Provided passage:
Json Recipes

Here are few quick recipes with Newtonsoft.Json

Recipe 01 : Convert Json to XML

One way to convert a Json to XML would be to convert Json to intermediate class structure and then serialize the class using XMLSerializer. But why go the long way when you can do it directly.

Let’s check the code straightaway.

var jsonString = @"{
'Family':[
{
'Name':'Anu',
'Age': '35'
},
{
'Name':'Jia',
'Age': '2'
}
]
}";
var xml = (XmlDocument)JsonConvert.DeserializeXmlNode(jsonString,"root");

That’s it, you have your XML. Output is shown below.

<root>
<Family>
<Name>Anu</Name>
<Age>35</Age>
</Family>
<Family>
<Name>Jia</Name>
<Age>2</Age>
</Family>
</root>

Recipe 02 : Convert XML to Json

No prizes for guess how to do it other way around (XML to Json) – Yes, you Serialize.

[Stored data]
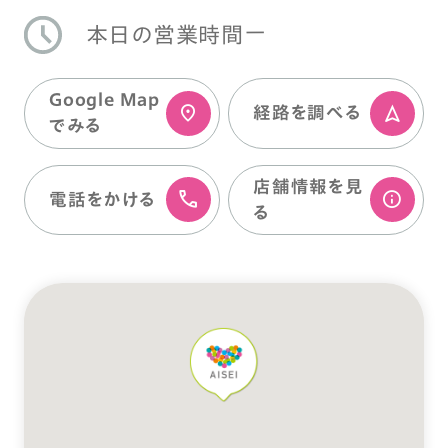
ー
本日の営業時間
Google Map
経路を調べる
でみる
店舗情報を⾒
電話をかける
る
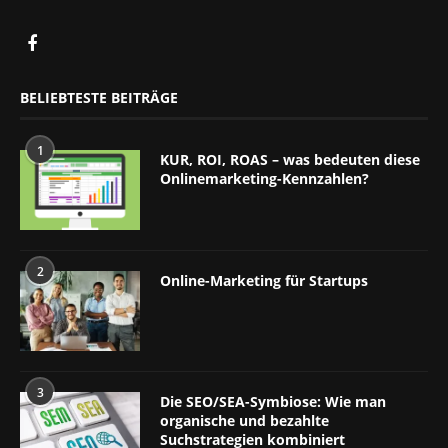
BELIEBTESTE BEITRÄGE
1
KUR, ROI, ROAS – was bedeuten diese
Onlinemarketing-Kennzahlen?
2
Online-Marketing für Startups
3
Die SEO/SEA-Symbiose: Wie man
organische und bezahlte
Suchstrategien kombiniert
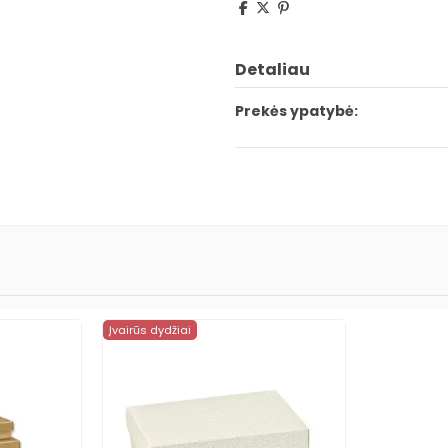
Detaliau
Prekės ypatybė:
Įvairūs dydžiai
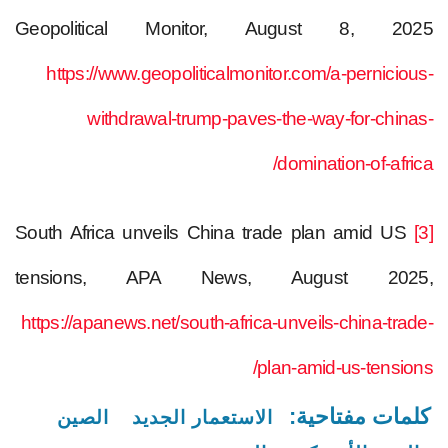
Geopolitical Monitor, August 8, 2025
https://www.geopoliticalmonitor.com/a-pernicious-
withdrawal-trump-paves-the-way-for-chinas-
domination-of-africa/
South Africa unveils China trade plan amid US
[3]
tensions, APA News, August 2025,
https://apanews.net/south-africa-unveils-china-trade-
plan-amid-us-tensions/
كلمات مفتاحية:
الاستعمار الجديد
الصين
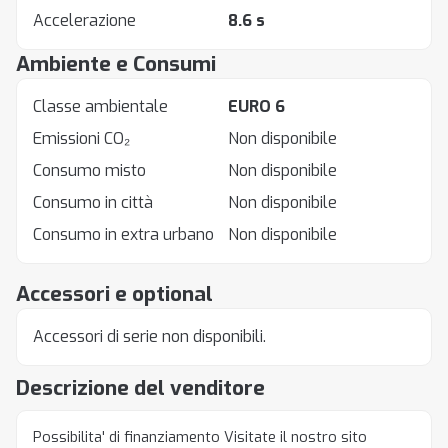
Accelerazione
8.6 s
Ambiente e Consumi
Classe ambientale
EURO 6
Emissioni CO₂
Non disponibile
Consumo misto
Non disponibile
Consumo in città
Non disponibile
Consumo in extra urbano
Non disponibile
Accessori e optional
Accessori di serie non disponibili.
Descrizione del venditore
Possibilita' di finanziamento Visitate il nostro sito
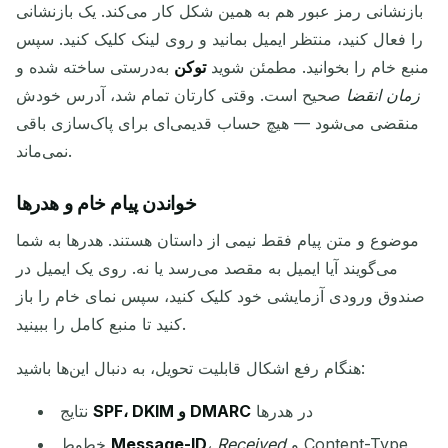
بازنشانی رمز عبور هم به همین شکل کار می‌کند. یک بازنشانی
را فعال کنید، منتظر ایمیل بمانید و روی لینک کلیک کنید. سپس
منبع خام را بخوانید. مطمئن شوید
توکن
به‌درستی ساخته شده و
زمان انقضا
صحیح است. وقتی کارتان تمام شد، آدرس خودش
منقضی می‌شود — هیچ حساب قدیمی‌ای برای پاک‌سازی باقی
نمی‌ماند.
خواندن پیام خام و هدرها
موضوع و متن پیام فقط نیمی از داستان هستند. هدرها به شما
می‌گویند آیا ایمیل به مقصد می‌رسد یا نه. روی یک ایمیل در
صندوق ورودی آزمایشی خود کلیک کنید، سپس نمای خام را باز
کنید تا منبع کامل را ببینید.
هنگام رفع اشکال قابلیت تحویل، به دنبال این‌ها باشید:
در هدرها
SPF، DKIM و DMARC
نتایج
و Content-Type
Received
،
Message-ID
خطوط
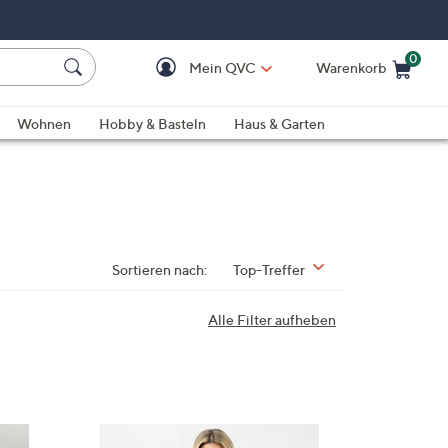
0
Mein QVC
Warenkorb
Einkaufswagen ist le
Wohnen
Hobby & Basteln
Haus & Garten
Sortieren nach:
Top-Treffer
Alle Filter aufheben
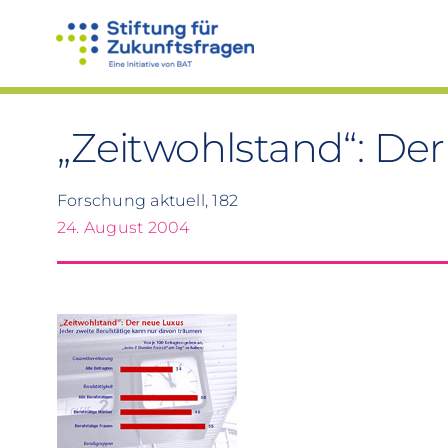
Zum
Inhalt
springen
„Zeitwohlstand“: De
Forschung aktuell, 182
24. August 2004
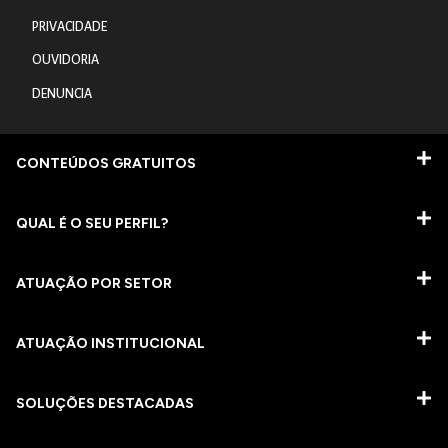
PRIVACIDADE
OUVIDORIA
DENUNCIA
CONTEÚDOS GRATUITOS
QUAL É O SEU PERFIL?
ATUAÇÃO POR SETOR
ATUAÇÃO INSTITUCIONAL
SOLUÇÕES DESTACADAS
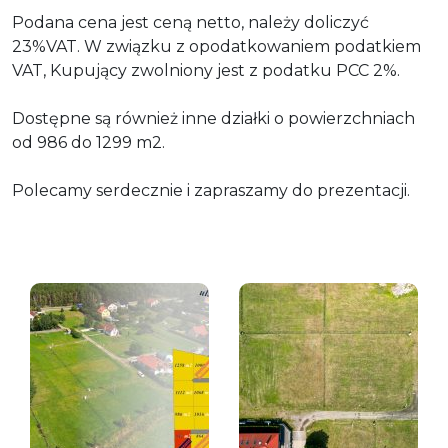
Podana cena jest ceną netto, należy doliczyć
23%VAT. W związku z opodatkowaniem podatkiem
VAT, Kupujący zwolniony jest z podatku PCC 2%.
Dostępne są również inne działki o powierzchniach
od 986 do 1299 m2.
Polecamy serdecznie i zapraszamy do prezentacji.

Problem statement:
Reproduce word for word the portion of the Json recipes text starting at "Recipe 01 : Convert" and ending at "the code straightaway.". Work from the Json recipes text alone.

Result of this exercise:
Recipe 01 : Convert Json to XML

One way to convert a Json to XML would be to convert Json to intermediate class structure and then serialize the class using XMLSerializer. But why go the long way when you can do it directly.

Let’s check the code straightaway.